Takahashi, B. & van Duijn, A. P. (2012). Operationalizing fisheries co-management: Lessons learned from lagoon fisheries co-management in Thua Thien Hue Province, Viet Nam. FAO Regional Office for Asia and the Pacific, Bangkok. RAP Publication 2012/02. 131 pp.
Sex-specific Controls
The fisheries cooperatives in Baja California, Mexico have been successful at managing their resources sustainably, with increased landings of spiny lobster over the past forty years. Among other regulations, the cooperatives prohibit the capture of egg-bearing females, which contributes to the sustainability of the fishery.
Orensanz, J.M., & Seijo, J.C. (2013). Rights-based management in Latin American fisheries. FAO Fisheries and Aquaculture Technical Paper 582, Rome. pp. 136.
Seasonal Closures
In 1990, the U.S. Virgin Islands Division of Fish and Wildlife and the Caribbean Fisheries Management Council instituted a seasonal closure of a red hind (Epinephelus guttatus) spawning aggregation south of St. Thomas, in response to declines in red hind abundance.
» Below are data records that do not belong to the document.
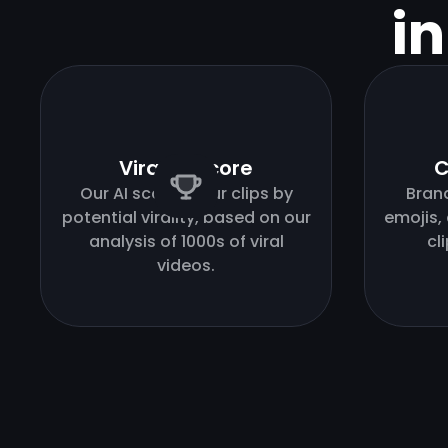
i
Virality score
C
Our AI scores your clips by
Bran
potential virality, based on our
emojis,
analysis of 1000s of viral
cl
videos.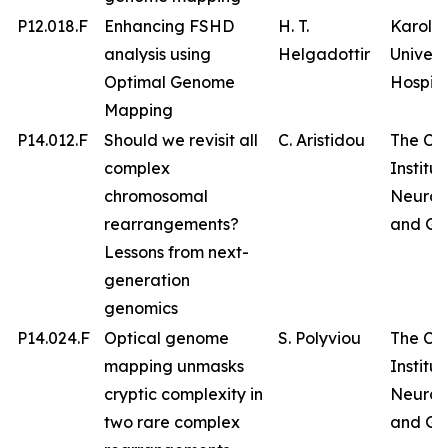
P12.018.F
Enhancing FSHD
H. T.
Karolin
analysis using
Helgadottir
Univers
Optimal Genome
Hospita
Mapping
P14.012.F
Should we revisit all
C. Aristidou
The Cy
complex
Institut
chromosomal
Neurol
rearrangements?
and Ge
Lessons from next-
generation
genomics
P14.024.F
Optical genome
S. Polyviou
The Cy
mapping unmasks
Institut
cryptic complexity in
Neurol
two rare complex
and Ge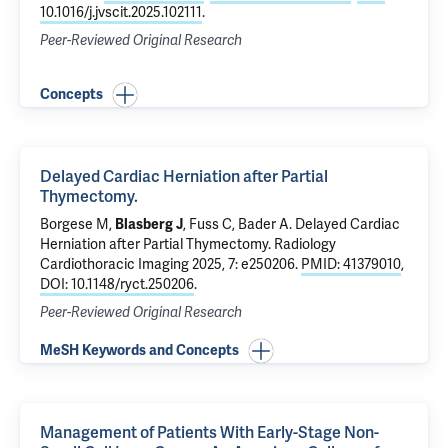
10.1016/j.jvscit.2025.102111
.
Peer-Reviewed Original Research
Concepts
Delayed Cardiac Herniation after Partial
Thymectomy.
Borgese M,
Blasberg J
,
Fuss C
,
Bader A
.
Delayed Cardiac
Herniation after Partial Thymectomy.
Radiology
Cardiothoracic Imaging 2025, 7: e250206.
PMID: 41379010
,
DOI: 10.1148/ryct.250206
.
Peer-Reviewed Original Research
MeSH Keywords and Concepts
Management of Patients With Early-Stage Non-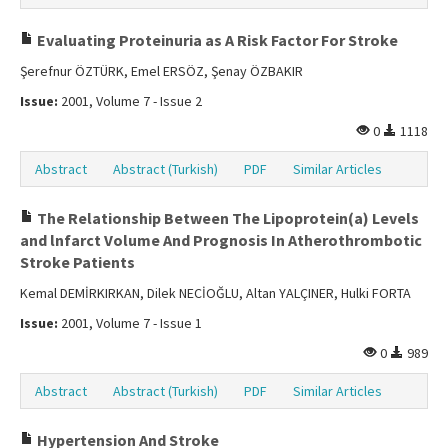
Evaluating Proteinuria as A Risk Factor For Stroke
Şerefnur ÖZTÜRK, Emel ERSÖZ, Şenay ÖZBAKIR
Issue:
2001, Volume 7 - Issue 2
0
1118
Abstract
Abstract (Turkish)
PDF
Similar Articles
The Relationship Between The Lipoprotein(a) Levels
and lnfarct Volume And Prognosis In Atherothrombotic
Stroke Patients
Kemal DEMİRKIRKAN, Dilek NECİOĞLU, Altan YALÇINER, Hulki FORTA
Issue:
2001, Volume 7 - Issue 1
0
989
Abstract
Abstract (Turkish)
PDF
Similar Articles
Hypertension And Stroke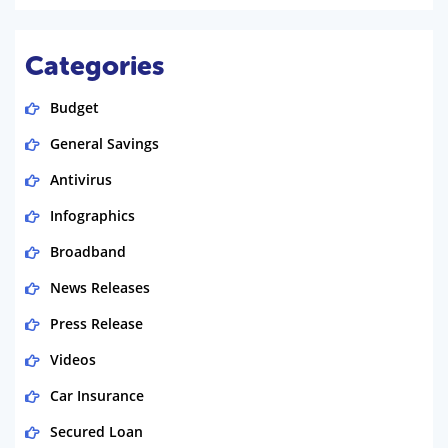
Categories
Budget
General Savings
Antivirus
Infographics
Broadband
News Releases
Press Release
Videos
Car Insurance
Secured Loan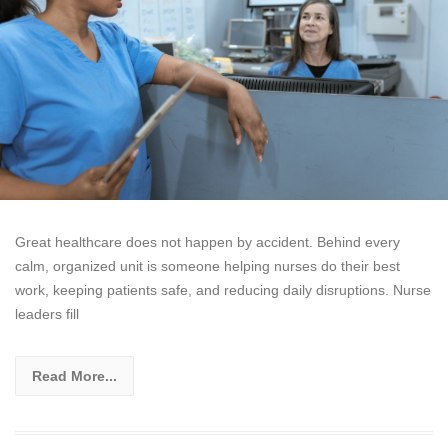
Great healthcare does not happen by accident. Behind every
calm, organized unit is someone helping nurses do their best
work, keeping patients safe, and reducing daily disruptions. Nurse
leaders fill
Read More...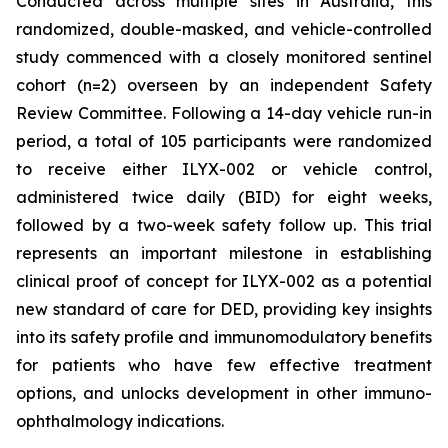
Conducted across multiple sites in Australia, this
randomized, double-masked, and vehicle-controlled
study commenced with a closely monitored sentinel
cohort (n=2) overseen by an independent Safety
Review Committee. Following a 14-day vehicle run-in
period, a total of 105 participants were randomized
to receive either ILYX-002 or vehicle control,
administered twice daily (BID) for eight weeks,
followed by a two-week safety follow up. This trial
represents an important milestone in establishing
clinical proof of concept for ILYX-002 as a potential
new standard of care for DED, providing key insights
into its safety profile and immunomodulatory benefits
for patients who have few effective treatment
options, and unlocks development in other immuno-
ophthalmology indications.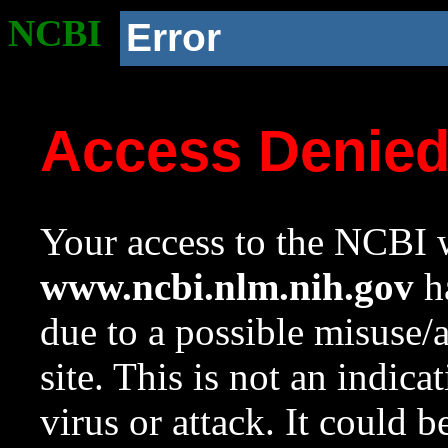
NCBI
Error
Access Denie
Your access to the NCBI w
www.ncbi.nlm.nih.gov
ha
due to a possible misuse/
site. This is not an indica
virus or attack. It could 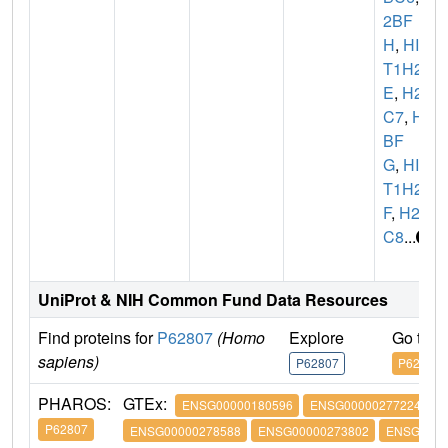
2BF
H
,
HIS
T1H2B
E
,
H2B
C7
,
H2
BF
G
,
HIS
T1H2B
F
,
H2B
C8
...
UniProt & NIH Common Fund Data Resources
Find proteins for
P62807
(Homo
Explore
Go to 
sapiens)
P62807
P62807
PHAROS:
GTEx:
ENSG00000180596
ENSG00000277224
P62807
ENSG00000278588
ENSG00000273802
ENSG0000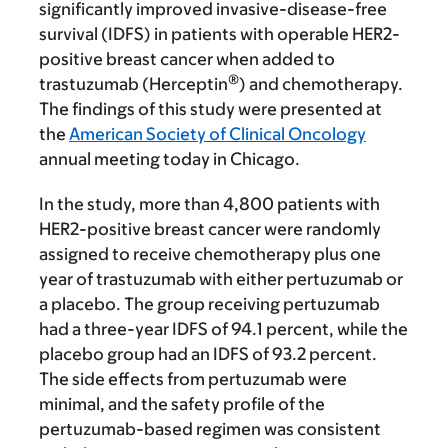
significantly improved invasive-disease-free
survival (IDFS) in patients with operable HER2-
positive breast cancer when added to
®
trastuzumab (
Herceptin
)
and chemotherapy.
The findings of this study were presented at
the
American Society of Clinical Oncology
annual meeting today in Chicago.
In the study, more than 4,800 patients with
HER2-positive breast cancer were randomly
assigned to receive chemotherapy plus one
year of trastuzumab with either pertuzumab or
a placebo. The group receiving pertuzumab
had a three-year IDFS of 94.1 percent, while the
placebo group had an IDFS of 93.2 percent.
The side effects from pertuzumab were
minimal, and
the safety profile of the
pertuzumab-based regimen was consistent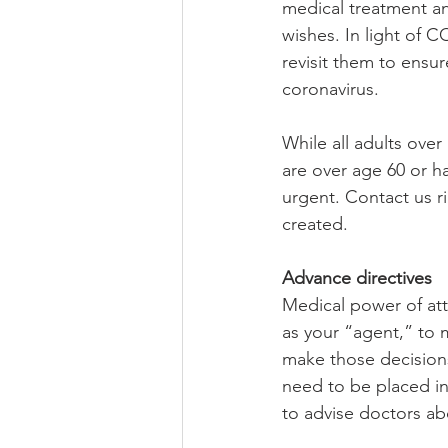
medical treatment an
wishes. In light of
revisit them to ensur
coronavirus.
While all adults ove
are over age 60 or ha
urgent. Contact us r
created.
Advance directives
Medical power of att
as your “agent,” to 
make those decisions
need to be placed in
to advise doctors a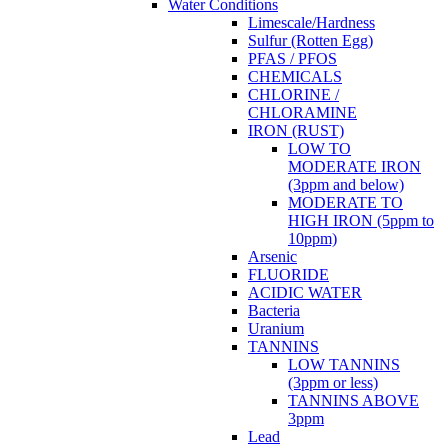
Water Conditions
Limescale/Hardness
Sulfur (Rotten Egg)
PFAS / PFOS
CHEMICALS
CHLORINE /
CHLORAMINE
IRON (RUST)
LOW TO
MODERATE IRON
(3ppm and below)
MODERATE TO
HIGH IRON (5ppm to
10ppm)
Arsenic
FLUORIDE
ACIDIC WATER
Bacteria
Uranium
TANNINS
LOW TANNINS
(3ppm or less)
TANNINS ABOVE
3ppm
Lead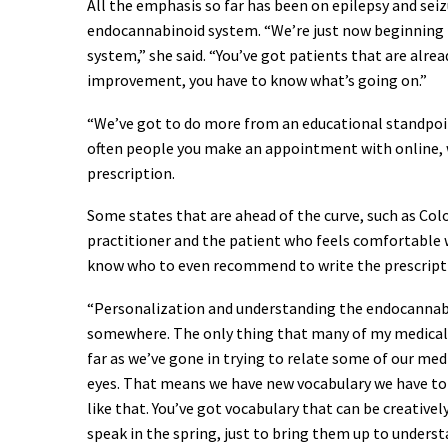
All the emphasis so far has been on epilepsy and seizu
endocannabinoid system. “We’re just now beginning t
system,” she said. “You’ve got patients that are alread
improvement, you have to know what’s going on.”
“We’ve got to do more from an educational standpoint
often people you make an appointment with online, w
prescription.
Some states that are ahead of the curve, such as Colo
practitioner and the patient who feels comfortable wi
know who to even recommend to write the prescripti
“Personalization and understanding the endocannabin
somewhere. The only thing that many of my medical 
far as we’ve gone in trying to relate some of our me
eyes. That means we have new vocabulary we have to le
like that. You’ve got vocabulary that can be creative
speak in the spring, just to bring them up to under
A subsequent study in 1997 found increases in average length and abundance, as well as normalization of the sex ratio compared to before the creation of the seasonal closure.
Beets, J., & Friedlander, A. (1998). Evaluation of a conservation strategy: a spawning aggregation closure for red hind, Epinephelus guttatus, in the U.S. Virgin Islands. Environmental Biology of Fishes 55, 91-98.
Protection of Ecologically Important Species
In 2010, the government of Bonaire prohibited the harvest of parrotfish with the goal of protecting species that help maintain coral reef health. Parrotfish biomass declined from 2003-2011, but the rate of decline slowed after 2011. From 2011-2013, the density of parrotfish increased, likely in response to the fishing ban.
Stamieszkin, K., & Arnold, S.N. (2013). Trends in Bonaire’s herbivorous fish: change over time, management effects and spatial patterns. In: Status and Trends of Bonaire’s Reefs in 2013: Causes for Optimism, eds. Steneck, R.S., Arnold, S.N., & Rasher, D.B. University of Maine School of Marine Sciences. Pp. 17-31.